>>>

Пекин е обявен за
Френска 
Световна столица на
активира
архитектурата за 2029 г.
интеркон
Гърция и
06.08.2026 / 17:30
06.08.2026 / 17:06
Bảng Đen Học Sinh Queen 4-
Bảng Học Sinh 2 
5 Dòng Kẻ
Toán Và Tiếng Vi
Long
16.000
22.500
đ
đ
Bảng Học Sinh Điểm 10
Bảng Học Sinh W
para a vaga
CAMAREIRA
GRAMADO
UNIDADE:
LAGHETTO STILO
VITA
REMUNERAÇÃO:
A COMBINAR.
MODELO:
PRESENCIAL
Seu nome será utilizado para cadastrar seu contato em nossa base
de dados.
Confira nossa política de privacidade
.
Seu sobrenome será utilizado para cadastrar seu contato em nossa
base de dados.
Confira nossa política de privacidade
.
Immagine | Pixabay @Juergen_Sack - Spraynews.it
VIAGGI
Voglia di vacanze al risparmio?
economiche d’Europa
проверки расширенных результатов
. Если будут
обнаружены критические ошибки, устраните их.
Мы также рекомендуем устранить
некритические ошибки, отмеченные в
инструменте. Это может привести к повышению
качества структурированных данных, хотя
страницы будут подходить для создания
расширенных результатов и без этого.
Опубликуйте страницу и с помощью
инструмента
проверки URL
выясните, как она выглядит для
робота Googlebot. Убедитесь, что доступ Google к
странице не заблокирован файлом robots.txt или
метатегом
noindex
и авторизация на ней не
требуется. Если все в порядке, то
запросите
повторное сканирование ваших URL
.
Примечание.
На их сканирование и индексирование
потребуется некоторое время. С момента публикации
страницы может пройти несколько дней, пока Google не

<<<

**TASK DETAILS:**
Where does the string "utilizado" appear in the records above? Show every line that holds it.

**RESPONSE TO THE EXERCISE:**
Seu nome será utilizado para cadastrar seu contato em nossa base
Seu sobrenome será utilizado para cadastrar seu contato em nossa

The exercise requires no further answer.